Namun, sarana tersebut ditutup pada tahun 1998, ketika krisis keuangan melanda Asia, yang menyebabkan penghuni pulau tersebut berkurang setengah menjadi tinggal 1.300 orang saja.
Pemerintah federal pada tahun 2004 menolak permohonan untuk pembukaan kembali kasino tersebut, dengan alasan kehadiran kasino dikhawatirkan bisa menimbulkan dampak sosial yang buruk.
Namun, Komite Parlemen Commonwealth untuk Pembangunan Kawasan Australia mengingatkan kalau Pulau Christmas menghadapi masa depan perekonomian yang tidak menentu, kecuali di wilayah tersebut dikembangkan industri yang lebih berkelanjutan, seperti pariwisata.

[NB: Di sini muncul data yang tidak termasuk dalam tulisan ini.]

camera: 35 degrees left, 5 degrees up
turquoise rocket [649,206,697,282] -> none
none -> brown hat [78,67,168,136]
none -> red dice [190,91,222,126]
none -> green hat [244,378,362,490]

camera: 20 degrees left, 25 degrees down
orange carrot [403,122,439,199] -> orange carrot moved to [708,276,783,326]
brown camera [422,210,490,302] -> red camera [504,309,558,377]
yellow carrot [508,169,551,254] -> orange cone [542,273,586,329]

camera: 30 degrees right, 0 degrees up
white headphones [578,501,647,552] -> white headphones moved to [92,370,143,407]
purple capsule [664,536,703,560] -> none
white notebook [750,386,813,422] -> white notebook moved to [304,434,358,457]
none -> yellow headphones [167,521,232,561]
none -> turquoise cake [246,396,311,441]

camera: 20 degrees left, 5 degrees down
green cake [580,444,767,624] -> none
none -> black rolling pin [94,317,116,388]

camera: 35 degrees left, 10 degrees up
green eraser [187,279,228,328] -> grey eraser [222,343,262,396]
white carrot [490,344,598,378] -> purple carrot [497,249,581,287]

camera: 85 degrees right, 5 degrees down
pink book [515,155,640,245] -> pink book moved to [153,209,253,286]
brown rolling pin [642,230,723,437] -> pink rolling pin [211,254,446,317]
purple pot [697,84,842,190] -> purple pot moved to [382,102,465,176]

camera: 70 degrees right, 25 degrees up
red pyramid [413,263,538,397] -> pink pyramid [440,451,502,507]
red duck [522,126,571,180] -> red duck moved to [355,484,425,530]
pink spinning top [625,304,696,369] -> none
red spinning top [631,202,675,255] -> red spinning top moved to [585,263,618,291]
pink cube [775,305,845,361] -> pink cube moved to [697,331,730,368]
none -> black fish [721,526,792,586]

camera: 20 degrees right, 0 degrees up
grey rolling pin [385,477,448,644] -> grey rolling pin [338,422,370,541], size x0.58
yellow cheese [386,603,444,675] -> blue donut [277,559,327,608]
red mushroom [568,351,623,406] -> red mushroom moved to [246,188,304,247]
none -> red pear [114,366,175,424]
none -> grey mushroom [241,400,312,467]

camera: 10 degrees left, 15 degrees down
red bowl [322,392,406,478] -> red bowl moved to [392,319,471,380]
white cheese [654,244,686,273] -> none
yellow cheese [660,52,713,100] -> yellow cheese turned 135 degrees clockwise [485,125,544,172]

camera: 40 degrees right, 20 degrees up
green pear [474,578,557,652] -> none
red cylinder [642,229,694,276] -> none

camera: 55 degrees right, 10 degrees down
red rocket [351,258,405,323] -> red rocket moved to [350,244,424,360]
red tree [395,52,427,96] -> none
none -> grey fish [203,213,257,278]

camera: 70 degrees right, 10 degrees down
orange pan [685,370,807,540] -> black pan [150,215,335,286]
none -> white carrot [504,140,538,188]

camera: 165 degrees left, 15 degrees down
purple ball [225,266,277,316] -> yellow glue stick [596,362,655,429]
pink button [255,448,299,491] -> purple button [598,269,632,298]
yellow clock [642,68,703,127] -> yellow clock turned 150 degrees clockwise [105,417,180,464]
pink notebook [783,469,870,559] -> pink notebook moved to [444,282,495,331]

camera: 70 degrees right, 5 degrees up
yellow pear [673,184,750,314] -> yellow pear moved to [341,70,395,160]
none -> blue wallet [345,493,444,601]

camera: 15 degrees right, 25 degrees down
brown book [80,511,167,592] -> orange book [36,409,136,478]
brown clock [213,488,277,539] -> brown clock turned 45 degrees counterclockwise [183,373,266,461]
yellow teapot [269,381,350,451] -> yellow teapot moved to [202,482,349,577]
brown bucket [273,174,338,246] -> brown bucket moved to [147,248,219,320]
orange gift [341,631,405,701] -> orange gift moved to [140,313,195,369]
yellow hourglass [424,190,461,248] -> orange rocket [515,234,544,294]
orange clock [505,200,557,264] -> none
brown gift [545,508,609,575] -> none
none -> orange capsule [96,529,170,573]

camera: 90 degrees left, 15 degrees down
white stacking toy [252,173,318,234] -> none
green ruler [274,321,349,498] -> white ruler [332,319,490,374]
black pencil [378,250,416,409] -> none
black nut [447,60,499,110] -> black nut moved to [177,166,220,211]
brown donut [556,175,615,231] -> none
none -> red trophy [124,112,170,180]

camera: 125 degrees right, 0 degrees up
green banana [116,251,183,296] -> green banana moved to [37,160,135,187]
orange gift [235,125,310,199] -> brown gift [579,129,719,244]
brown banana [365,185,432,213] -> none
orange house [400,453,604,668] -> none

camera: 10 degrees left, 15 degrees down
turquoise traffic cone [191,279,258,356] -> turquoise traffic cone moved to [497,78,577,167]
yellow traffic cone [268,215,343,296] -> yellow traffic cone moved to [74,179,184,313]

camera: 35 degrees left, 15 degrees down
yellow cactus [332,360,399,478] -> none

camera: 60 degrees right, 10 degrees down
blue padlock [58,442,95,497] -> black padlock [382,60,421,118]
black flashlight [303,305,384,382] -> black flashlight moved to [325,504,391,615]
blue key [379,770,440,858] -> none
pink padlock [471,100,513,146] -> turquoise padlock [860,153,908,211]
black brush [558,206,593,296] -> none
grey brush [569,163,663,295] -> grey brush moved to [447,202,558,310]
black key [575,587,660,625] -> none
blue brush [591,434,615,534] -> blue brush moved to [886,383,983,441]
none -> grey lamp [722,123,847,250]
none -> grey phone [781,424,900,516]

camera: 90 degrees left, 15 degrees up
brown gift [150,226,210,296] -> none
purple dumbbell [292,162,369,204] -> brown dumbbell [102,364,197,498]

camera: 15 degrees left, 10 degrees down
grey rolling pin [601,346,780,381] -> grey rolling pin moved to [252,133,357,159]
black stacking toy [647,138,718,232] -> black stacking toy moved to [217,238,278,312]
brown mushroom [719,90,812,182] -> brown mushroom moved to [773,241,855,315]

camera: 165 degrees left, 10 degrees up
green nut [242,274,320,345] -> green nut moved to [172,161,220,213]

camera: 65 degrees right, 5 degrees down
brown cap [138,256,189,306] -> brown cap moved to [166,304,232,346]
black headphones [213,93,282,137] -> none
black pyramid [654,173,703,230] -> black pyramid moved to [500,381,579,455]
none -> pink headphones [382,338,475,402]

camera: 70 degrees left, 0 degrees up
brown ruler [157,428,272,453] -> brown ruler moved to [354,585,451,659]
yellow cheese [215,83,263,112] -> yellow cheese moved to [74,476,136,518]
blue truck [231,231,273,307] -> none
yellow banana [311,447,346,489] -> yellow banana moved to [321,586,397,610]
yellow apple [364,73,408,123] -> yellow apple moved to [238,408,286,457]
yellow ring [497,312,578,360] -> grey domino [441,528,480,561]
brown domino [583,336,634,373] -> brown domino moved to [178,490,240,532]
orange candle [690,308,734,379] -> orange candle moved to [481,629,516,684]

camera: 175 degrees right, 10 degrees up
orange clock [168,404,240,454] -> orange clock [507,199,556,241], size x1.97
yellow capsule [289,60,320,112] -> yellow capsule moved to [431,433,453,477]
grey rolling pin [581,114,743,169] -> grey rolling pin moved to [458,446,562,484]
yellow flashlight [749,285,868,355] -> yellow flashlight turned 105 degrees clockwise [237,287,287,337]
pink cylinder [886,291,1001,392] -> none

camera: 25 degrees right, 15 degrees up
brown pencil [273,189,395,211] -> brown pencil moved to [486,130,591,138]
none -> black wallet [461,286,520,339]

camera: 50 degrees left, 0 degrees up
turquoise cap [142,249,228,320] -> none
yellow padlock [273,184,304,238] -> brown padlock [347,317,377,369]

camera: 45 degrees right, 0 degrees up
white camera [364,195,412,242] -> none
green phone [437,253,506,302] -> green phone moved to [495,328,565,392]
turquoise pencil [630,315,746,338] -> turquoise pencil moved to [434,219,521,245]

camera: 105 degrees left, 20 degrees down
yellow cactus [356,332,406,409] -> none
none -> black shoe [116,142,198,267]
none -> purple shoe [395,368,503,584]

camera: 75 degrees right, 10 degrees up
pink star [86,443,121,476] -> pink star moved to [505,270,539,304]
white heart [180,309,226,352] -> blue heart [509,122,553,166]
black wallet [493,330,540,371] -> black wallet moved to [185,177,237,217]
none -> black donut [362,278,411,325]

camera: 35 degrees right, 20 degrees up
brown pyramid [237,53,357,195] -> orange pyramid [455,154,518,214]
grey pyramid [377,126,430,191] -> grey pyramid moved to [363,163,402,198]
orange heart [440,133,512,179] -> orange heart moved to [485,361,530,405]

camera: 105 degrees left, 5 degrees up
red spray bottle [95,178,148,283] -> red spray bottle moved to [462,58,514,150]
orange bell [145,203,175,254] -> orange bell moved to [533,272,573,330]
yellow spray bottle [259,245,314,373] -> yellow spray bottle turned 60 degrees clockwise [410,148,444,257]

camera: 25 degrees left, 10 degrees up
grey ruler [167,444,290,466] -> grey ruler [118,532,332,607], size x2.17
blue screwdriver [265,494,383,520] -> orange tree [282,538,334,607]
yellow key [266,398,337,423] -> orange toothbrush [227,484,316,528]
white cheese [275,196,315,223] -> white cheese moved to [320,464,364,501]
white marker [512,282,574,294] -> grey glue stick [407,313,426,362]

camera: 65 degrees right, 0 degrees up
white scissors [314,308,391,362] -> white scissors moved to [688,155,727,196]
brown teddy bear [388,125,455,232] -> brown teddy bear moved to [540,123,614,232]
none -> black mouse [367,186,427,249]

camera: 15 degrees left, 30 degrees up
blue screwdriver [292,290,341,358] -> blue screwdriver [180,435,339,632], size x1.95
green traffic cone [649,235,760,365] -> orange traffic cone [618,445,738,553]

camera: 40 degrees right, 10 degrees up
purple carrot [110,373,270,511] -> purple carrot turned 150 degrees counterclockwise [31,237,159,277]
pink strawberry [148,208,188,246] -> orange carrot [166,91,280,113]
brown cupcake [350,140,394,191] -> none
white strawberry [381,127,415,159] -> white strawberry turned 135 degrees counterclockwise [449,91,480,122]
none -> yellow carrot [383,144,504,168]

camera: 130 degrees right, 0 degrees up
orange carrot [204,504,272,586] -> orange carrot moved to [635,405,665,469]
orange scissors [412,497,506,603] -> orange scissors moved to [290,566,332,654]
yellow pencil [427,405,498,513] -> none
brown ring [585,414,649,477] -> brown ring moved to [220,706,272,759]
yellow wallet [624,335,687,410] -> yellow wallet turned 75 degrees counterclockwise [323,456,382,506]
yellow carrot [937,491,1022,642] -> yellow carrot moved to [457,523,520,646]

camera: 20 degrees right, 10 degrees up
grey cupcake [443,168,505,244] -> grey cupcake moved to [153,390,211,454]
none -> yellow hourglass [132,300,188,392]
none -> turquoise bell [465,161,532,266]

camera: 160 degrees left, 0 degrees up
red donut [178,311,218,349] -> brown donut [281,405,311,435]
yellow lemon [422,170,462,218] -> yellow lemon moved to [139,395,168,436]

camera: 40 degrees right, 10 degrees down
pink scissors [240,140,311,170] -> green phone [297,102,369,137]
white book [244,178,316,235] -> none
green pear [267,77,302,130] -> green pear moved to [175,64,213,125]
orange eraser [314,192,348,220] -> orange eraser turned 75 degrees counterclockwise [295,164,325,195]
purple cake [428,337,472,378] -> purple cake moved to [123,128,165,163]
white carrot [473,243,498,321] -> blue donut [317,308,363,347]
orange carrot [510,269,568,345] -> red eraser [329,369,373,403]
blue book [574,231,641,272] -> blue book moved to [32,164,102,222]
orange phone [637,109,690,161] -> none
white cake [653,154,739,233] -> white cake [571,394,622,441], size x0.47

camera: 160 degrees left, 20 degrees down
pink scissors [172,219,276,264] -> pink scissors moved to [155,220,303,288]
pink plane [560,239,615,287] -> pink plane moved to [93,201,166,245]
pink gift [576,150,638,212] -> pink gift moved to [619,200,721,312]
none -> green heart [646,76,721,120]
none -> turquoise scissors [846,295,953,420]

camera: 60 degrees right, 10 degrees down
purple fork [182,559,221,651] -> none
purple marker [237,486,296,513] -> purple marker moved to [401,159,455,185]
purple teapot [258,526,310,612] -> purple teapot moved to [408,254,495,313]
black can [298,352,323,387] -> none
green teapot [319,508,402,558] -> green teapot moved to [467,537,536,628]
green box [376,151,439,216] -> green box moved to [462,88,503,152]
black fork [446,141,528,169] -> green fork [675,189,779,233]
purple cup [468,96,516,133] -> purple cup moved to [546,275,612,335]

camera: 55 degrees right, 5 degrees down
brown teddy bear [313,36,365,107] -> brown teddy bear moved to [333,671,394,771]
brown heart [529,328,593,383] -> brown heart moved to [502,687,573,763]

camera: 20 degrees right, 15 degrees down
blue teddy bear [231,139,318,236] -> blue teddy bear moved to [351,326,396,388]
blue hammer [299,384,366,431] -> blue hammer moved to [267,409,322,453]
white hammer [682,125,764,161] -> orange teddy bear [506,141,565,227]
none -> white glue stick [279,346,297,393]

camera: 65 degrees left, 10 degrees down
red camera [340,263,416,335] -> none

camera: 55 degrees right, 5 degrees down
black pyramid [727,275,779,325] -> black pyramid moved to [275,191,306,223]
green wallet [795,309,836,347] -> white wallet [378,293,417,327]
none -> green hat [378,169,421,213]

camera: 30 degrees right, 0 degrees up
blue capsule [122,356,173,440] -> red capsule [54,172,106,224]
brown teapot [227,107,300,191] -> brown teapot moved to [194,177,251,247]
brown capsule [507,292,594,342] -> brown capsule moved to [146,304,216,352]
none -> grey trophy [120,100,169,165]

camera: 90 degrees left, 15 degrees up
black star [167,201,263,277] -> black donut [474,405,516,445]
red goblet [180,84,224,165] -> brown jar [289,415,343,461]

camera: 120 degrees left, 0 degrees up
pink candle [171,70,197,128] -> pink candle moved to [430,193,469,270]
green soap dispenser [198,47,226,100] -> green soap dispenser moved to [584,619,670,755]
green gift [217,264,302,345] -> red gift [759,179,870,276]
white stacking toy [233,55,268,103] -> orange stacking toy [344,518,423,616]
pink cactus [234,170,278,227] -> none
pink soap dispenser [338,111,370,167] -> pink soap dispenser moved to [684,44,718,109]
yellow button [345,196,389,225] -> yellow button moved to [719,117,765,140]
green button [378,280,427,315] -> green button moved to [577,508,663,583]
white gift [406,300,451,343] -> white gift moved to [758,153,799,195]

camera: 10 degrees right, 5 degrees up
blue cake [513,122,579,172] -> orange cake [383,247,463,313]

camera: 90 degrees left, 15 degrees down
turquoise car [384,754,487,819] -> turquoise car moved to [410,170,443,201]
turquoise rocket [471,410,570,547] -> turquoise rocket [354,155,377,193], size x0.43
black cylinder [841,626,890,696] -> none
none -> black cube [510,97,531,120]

Pertambahan fosfat di Pulau Christmas mungkin hanya bertahan dalam 20 tahun ke depan, tetapi kegiatan penahanan pencari suaka pasti akan terus berkurang.
Gordon Thomas, Sekjen Serikat Pekerja di Pulau Christmas sekaligus otoritas di kawasan Pulau Christmas, mengklaim bahwa 90 persen penduduk di Pulau Christmas mendukung usulan dihidupkannya kembali fasilitas perjudian di wilayah mereka.
Adalah Frank Woodmore, pengusaha properti asal Perth, Australia, yang menggagas pertama kali fasilitas kasino di Pulau Christmas, pada pertengahan tahun 80-an.
Saat itu, tahun 1981, Pemerintah Indonesia menutup tiga lokasi perjudian berizin, dengan alasan kehadiran fasilitas perjudian tidak sesuai dengan citra masyarakat Indonesia yang mayoritas Muslim.
Maka, dengan jarak Jakarta yang hanya satu jam penerbangan saja ke Pulau Christmas, maka pembangunan kasino dan rumah penginapan di tempat itu memberikan posisi unik untuk menarik kalangan elite pengusaha dan penjudi besar asal Indonesia maupun kawasan lain di Asia.
Jumlah pelancong yang mendatangi Pulau Christmas memang melonjak signifikan, pasca-dibukanya kasino dan rumah penginapan tersebut pada tahun 1993.
Yang akhirnya langsung mengubah wajah perekonomian di Pulau Christmas secara drastis, bahkan sektor bisnis swasta pun langsung meningkat pesat sebagai imbasnya.